With its snow-capped houses and twinkling Christmas lights, Canada is the quintessential Christmas destination. It’s a traditional affair too, but those traditions depend on where you are in the country. Bursting to know what Christmas looks like in Canada? Here are seven Christmas traditions in Canada to help you into the festive spirit.
Canadian Christmas Traditions
1. It’s home to one of the world’s largest and oldest Santa Parades
The Toronto Santa Claus Parade, also known as The Original Santa Claus Parade, started in 1913, making it one of the oldest Santa parades in the world. At first, it was just a single Santa being dragged through the streets of the city by a reindeer, with children along the route following and marching alongside him. Today, over a century later it’s grown into a mammoth event with over 25 animated floats and over 2000 participants. In 1976 the route was lengthened to 7.5 miles to allow for the bigger crowds – at that point, more than 30 million people from across North America were tuning in to see the parade.
2. They’re famous for their Christmas trees
The Eastern Canadian province of Nova Scotia is renowned for its fir and pine Christmas trees. Most families in Canada will have a traditional fir or pine Christmas tree in the house, festooned with twinkling fairy lights and decorations. One old tradition sees Canada send its biggest, best Nova Scotia-grown Christmas tree to Boston in the United States. It’s a thank-you for their assistance in the Halifax Explosion, and the tradition has continued for decades.
3. Canadians love a Christmas turkey
Christmas lunch or dinner on December 25th will usually always feature a roast turkey. According to the Turkey Farmers of Canada, Canadians consumed 144.3-million kg of turkey in 2019. During Christmas that year, they purchase 2.7-million whole turkeys. This delicious bird comes dished up with trimmings like mashed potatoes, roasted parsnips and vegetables.
There will usually be a Christmas or plum pudding and mone pies for pudding, as well as a rich Christmas Christmas cake.
4. There’s always time to dress up too
On the south shore of Nova Scotia, there’s a tradition known as Belsnickeling. This involves putting on a funny Santa costume and knocking on doors in the area, until the homeowner guesses who you are. In Newfoundland, Mummering is a big tradition in smaller towns and villages. Also known as Jannying, it involves putting on a costuming, rapping at someone’s door and saying – in a disguised tone – “Are there any Mummers in tonight?”. Then they’ll have a sing and dance, possibly a slice of Christmas cake, before moving onto the next house. In some villages, if you can’t guess who the summer is, you’ll need to join the mummers in their merry ways.

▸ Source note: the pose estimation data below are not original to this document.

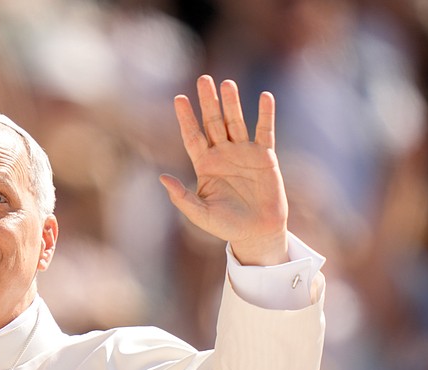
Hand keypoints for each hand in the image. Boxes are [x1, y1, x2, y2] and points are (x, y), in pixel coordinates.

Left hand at [160, 76, 288, 265]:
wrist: (256, 232)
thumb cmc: (225, 225)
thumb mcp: (199, 214)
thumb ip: (181, 197)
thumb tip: (161, 178)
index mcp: (205, 165)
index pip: (192, 136)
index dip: (185, 118)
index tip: (178, 99)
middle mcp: (222, 154)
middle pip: (213, 123)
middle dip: (207, 102)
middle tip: (202, 79)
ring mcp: (244, 153)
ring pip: (236, 122)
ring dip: (232, 103)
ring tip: (227, 84)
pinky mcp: (265, 157)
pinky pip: (265, 131)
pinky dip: (265, 115)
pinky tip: (264, 97)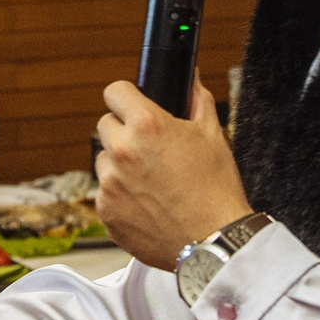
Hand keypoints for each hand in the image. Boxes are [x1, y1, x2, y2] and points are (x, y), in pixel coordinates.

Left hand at [94, 81, 250, 272]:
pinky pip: (105, 193)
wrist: (213, 241)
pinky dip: (119, 195)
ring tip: (150, 180)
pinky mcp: (105, 212)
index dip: (126, 97)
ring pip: (103, 160)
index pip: (114, 92)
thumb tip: (191, 78)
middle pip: (105, 125)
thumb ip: (197, 100)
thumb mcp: (213, 135)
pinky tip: (146, 203)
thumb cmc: (216, 191)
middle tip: (149, 148)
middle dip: (124, 131)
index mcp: (146, 126)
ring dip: (119, 164)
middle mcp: (122, 152)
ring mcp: (110, 184)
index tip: (132, 105)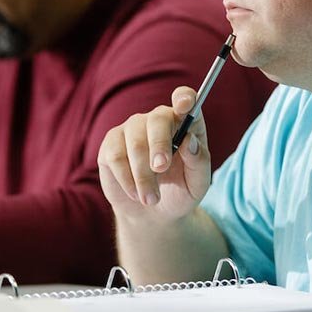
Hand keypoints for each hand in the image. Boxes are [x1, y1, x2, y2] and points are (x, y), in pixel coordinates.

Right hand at [98, 86, 211, 223]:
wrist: (153, 213)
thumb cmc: (180, 191)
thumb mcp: (197, 183)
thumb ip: (199, 161)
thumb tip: (190, 140)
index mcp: (185, 123)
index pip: (184, 98)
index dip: (184, 99)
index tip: (184, 106)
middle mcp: (158, 120)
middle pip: (157, 119)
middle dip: (159, 145)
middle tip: (160, 169)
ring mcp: (133, 128)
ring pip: (135, 142)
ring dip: (143, 175)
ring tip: (151, 199)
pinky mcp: (112, 143)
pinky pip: (115, 156)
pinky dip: (127, 179)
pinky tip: (135, 193)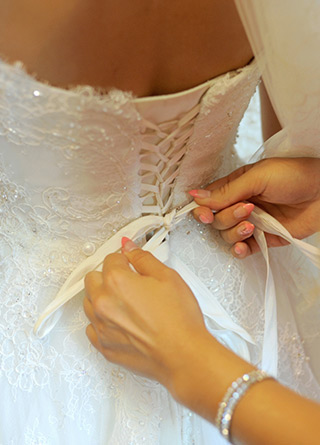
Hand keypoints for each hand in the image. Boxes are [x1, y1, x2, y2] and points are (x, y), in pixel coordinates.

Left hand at [84, 239, 207, 392]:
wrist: (183, 356)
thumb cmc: (179, 320)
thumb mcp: (167, 277)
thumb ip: (143, 258)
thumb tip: (128, 247)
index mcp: (116, 281)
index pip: (110, 259)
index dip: (124, 259)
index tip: (131, 264)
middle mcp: (103, 303)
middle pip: (93, 279)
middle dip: (108, 276)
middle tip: (129, 283)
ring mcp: (100, 326)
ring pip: (89, 303)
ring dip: (103, 298)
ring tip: (127, 304)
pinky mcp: (104, 346)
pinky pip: (92, 327)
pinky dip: (103, 322)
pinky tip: (122, 322)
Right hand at [190, 157, 319, 257]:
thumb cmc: (294, 175)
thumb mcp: (257, 177)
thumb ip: (227, 190)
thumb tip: (195, 196)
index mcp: (235, 186)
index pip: (208, 200)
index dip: (203, 209)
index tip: (205, 214)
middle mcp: (240, 205)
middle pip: (217, 221)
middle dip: (227, 218)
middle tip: (248, 209)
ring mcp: (251, 223)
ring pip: (227, 236)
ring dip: (235, 232)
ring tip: (253, 225)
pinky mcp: (263, 239)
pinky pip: (242, 250)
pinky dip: (240, 250)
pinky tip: (245, 246)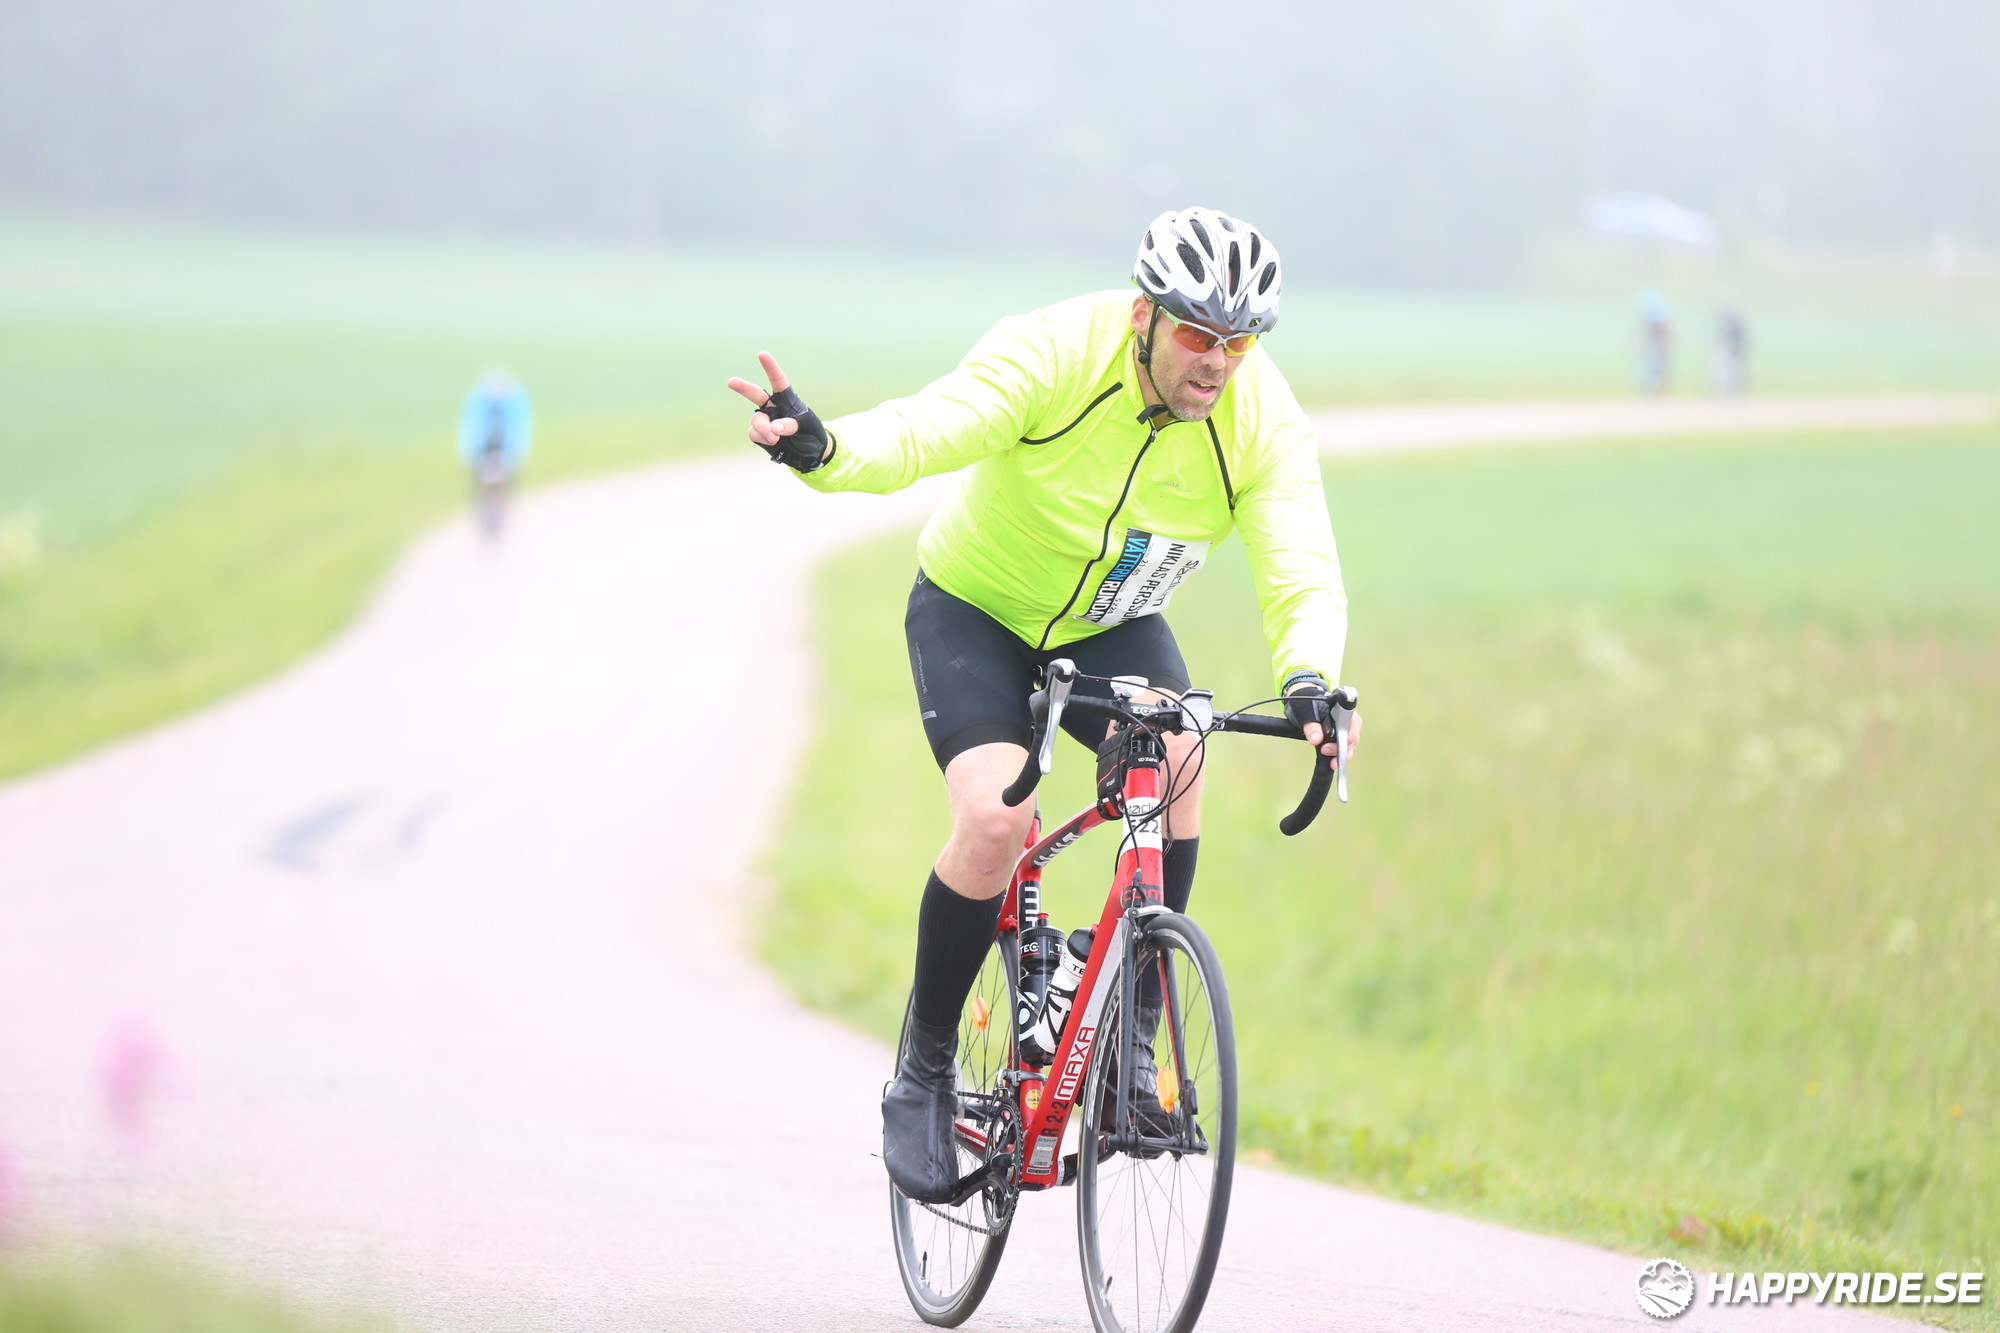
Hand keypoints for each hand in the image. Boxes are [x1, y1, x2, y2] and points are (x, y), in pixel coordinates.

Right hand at [727, 352, 832, 469]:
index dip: (770, 367)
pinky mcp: (759, 434)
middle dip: (743, 388)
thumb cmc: (811, 433)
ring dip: (763, 429)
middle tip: (731, 382)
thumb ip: (790, 425)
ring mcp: (764, 419)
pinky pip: (754, 433)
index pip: (778, 380)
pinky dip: (762, 438)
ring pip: (756, 420)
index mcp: (787, 398)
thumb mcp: (807, 427)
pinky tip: (773, 442)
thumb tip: (773, 428)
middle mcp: (773, 405)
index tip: (762, 354)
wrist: (806, 453)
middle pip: (755, 394)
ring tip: (775, 437)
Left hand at [1285, 677, 1361, 766]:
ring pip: (1349, 747)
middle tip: (1324, 749)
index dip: (1350, 734)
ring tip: (1331, 763)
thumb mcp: (1306, 713)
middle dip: (1340, 748)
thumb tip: (1316, 739)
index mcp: (1344, 710)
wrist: (1305, 707)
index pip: (1355, 723)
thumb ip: (1312, 726)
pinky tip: (1332, 763)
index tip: (1342, 742)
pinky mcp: (1339, 741)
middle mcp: (1349, 722)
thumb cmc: (1308, 705)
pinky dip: (1337, 758)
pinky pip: (1342, 751)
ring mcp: (1345, 732)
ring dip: (1340, 756)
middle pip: (1352, 738)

5. Single and ready to mingle? It’s your moment
In Northern Canada, the Taffy Pull celebrates the life of the Catholic Saint Catherine, the patron saint of students and unmarried women. Saint Catherine was martyred in the early 4th century. In 1658, Marguerite Bourgeoys founded a religious community for women. She started off the tradition of making taffy to keep the attention of her young female students. Today, people still make taffy but it’s also a great opportunity for single women to meet single men, sort of like a festive version of speed dating.

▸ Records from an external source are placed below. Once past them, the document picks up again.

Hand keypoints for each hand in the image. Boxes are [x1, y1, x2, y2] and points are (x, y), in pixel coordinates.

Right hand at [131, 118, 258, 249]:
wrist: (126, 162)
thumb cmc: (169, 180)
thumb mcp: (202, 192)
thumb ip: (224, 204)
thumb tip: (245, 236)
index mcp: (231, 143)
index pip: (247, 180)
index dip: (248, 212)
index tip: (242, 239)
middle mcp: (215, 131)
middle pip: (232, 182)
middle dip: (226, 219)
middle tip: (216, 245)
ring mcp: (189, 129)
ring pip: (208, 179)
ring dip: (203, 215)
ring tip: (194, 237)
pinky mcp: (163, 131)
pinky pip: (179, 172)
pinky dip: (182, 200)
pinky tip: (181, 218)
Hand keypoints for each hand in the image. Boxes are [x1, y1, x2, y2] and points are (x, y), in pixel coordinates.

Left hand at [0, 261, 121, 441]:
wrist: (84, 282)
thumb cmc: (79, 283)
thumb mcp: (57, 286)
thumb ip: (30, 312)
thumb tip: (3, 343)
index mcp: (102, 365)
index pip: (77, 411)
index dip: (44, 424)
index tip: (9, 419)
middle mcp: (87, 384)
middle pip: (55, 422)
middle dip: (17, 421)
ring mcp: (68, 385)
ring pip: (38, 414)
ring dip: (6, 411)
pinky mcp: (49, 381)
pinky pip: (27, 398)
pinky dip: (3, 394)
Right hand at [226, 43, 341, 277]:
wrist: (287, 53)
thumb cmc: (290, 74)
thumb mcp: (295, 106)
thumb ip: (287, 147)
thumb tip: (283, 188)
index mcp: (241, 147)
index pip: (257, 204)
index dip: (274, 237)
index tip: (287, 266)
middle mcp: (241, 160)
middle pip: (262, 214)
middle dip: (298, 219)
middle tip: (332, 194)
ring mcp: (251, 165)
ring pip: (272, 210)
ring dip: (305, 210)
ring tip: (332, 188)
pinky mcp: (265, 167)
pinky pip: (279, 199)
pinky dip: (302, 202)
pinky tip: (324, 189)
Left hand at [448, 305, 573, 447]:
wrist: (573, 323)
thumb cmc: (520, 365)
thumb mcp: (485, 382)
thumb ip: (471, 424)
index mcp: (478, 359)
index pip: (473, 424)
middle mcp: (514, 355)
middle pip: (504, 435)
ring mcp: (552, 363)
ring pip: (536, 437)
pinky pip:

6. They go big on the Christmas decorations
People deck out their houses with Christmas decorations all over Canada. In Quebec, people will display elaborate nativity scenes, while in Vancouver they host the annual Festival of Lights.
In Labrador City in Newfoundland, they take the Christmas lights very seriously, with an annual Light-Up Contest. They’ll also make huge ice sculptures in the front garden.
7. Who got the bean?
To mark the end of the Christmas holidays on January 6th, people in Quebec will host a big celebration called La Fete du Roi. As part of the festive fun, they’ll bake a cake and place a bean in the middle. Whoever gets the bean gets to become king or queen for the day, according to the tradition. The old custom started in France and continues in many French-speaking parts of the world, including Quebec, Acadian New Brunswick, Switzerland, Belgium and Lebanon. Tens of thousands of king’s cakes are sold every year.